(Revision tracking records)
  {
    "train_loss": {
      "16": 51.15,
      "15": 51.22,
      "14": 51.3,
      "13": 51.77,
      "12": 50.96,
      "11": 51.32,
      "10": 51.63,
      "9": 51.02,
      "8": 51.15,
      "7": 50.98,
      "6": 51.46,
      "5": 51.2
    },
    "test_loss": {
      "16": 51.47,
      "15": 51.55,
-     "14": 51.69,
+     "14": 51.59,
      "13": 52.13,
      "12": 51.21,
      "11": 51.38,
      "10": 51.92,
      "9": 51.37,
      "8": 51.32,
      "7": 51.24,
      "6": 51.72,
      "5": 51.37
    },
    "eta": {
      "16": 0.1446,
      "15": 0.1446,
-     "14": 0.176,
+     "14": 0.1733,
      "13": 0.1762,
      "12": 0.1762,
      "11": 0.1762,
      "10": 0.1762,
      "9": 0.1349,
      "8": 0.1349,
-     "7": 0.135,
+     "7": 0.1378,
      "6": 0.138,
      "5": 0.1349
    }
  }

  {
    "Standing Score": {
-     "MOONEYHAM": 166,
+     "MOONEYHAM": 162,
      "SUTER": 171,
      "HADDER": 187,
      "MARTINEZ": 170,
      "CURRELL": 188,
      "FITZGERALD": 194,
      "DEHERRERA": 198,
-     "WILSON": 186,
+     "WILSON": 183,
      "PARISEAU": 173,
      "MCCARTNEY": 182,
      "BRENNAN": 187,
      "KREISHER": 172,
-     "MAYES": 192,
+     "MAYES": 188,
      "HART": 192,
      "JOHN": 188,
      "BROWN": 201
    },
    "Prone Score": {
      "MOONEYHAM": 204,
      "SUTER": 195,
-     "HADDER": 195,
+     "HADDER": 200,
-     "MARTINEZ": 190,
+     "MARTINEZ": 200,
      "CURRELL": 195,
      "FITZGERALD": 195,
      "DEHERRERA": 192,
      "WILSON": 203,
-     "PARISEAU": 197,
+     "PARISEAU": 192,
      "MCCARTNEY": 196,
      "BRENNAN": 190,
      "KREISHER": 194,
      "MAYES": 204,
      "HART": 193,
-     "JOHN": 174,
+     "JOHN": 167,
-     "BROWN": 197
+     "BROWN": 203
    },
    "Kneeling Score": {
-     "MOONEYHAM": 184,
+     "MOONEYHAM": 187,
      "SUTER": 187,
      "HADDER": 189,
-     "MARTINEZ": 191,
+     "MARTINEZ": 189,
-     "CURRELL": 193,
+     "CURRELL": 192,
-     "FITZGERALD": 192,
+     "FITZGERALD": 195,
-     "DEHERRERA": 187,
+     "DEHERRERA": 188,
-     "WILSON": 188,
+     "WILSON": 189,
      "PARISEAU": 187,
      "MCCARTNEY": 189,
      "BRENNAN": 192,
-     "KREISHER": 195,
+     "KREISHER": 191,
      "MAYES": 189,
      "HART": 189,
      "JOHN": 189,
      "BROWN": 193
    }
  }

...

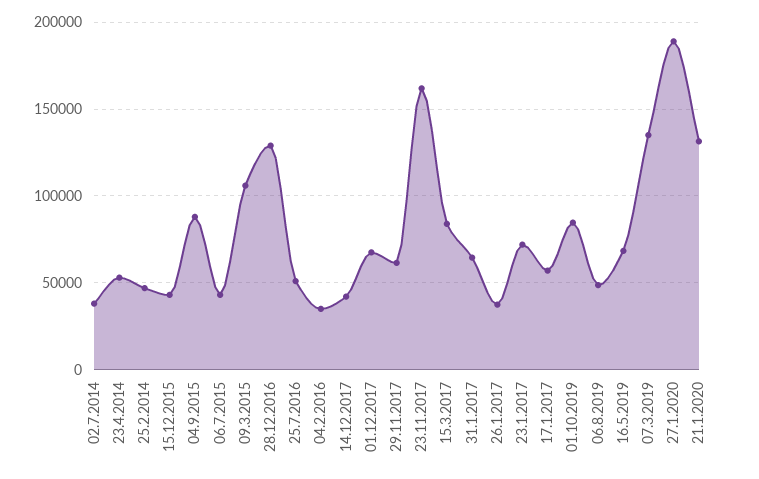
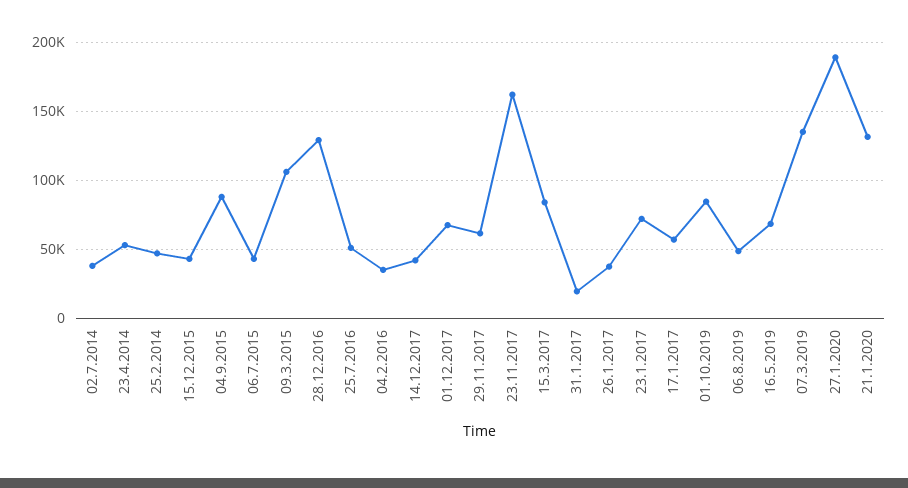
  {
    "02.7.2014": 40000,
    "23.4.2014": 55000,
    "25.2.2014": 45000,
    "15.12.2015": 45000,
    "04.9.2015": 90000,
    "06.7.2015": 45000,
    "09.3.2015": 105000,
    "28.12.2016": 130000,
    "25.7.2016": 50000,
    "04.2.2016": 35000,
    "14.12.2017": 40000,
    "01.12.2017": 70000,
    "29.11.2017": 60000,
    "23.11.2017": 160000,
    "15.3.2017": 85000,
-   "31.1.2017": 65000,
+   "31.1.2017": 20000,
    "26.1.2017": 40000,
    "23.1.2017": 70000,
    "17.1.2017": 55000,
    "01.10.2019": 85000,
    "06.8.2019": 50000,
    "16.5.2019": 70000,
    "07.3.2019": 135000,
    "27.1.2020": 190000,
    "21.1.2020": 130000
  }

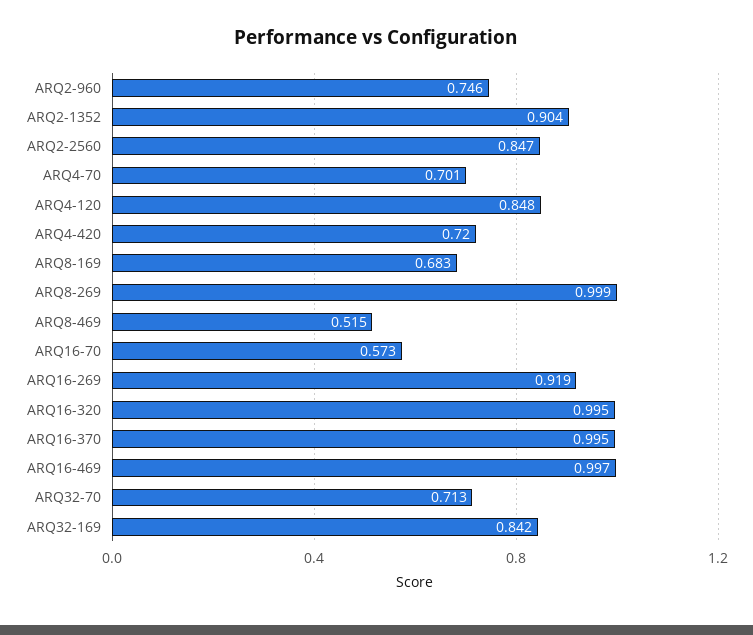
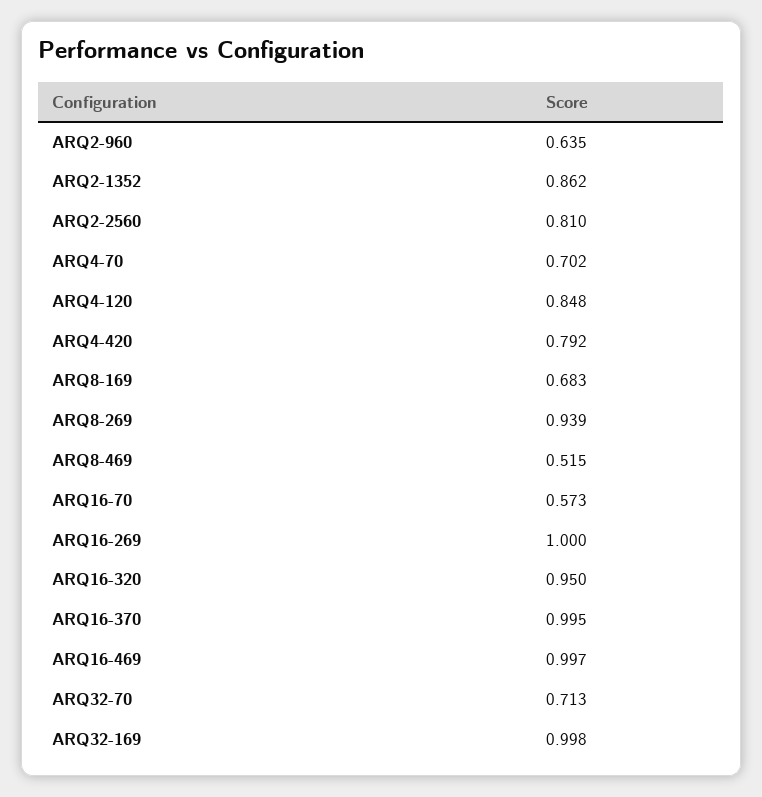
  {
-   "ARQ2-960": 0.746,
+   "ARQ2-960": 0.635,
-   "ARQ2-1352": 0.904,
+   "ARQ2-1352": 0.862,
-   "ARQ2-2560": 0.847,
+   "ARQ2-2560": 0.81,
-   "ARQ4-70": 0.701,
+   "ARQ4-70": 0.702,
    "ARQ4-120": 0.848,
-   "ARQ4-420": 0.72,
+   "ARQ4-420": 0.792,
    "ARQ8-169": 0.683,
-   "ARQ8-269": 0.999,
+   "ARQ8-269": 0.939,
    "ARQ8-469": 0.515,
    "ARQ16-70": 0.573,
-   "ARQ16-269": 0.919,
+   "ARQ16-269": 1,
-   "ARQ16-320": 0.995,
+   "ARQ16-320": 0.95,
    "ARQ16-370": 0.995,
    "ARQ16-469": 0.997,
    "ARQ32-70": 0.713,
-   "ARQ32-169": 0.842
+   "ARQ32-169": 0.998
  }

==

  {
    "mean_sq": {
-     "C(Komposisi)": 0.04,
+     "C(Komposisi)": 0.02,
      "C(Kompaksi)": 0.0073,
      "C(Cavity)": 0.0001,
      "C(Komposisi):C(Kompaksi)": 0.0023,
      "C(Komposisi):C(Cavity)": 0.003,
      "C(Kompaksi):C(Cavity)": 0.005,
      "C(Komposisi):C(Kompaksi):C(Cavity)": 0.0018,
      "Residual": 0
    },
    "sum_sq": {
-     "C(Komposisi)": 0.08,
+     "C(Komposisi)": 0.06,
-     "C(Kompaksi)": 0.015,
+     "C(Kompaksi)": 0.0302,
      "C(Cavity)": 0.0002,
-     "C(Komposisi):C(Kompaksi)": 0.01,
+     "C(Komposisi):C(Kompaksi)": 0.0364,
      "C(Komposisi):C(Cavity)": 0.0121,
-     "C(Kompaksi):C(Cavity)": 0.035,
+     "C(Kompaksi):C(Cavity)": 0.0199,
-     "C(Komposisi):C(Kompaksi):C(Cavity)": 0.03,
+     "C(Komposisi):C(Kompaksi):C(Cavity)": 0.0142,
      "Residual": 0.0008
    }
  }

» **WHAT IS NEEDED**
Lines containing the word "DEHERRERA" are to be located in the entries and copied.

» **OUTPUT**
      "DEHERRERA": 198,
      "DEHERRERA": 192,
-     "DEHERRERA": 187,
+     "DEHERRERA": 188,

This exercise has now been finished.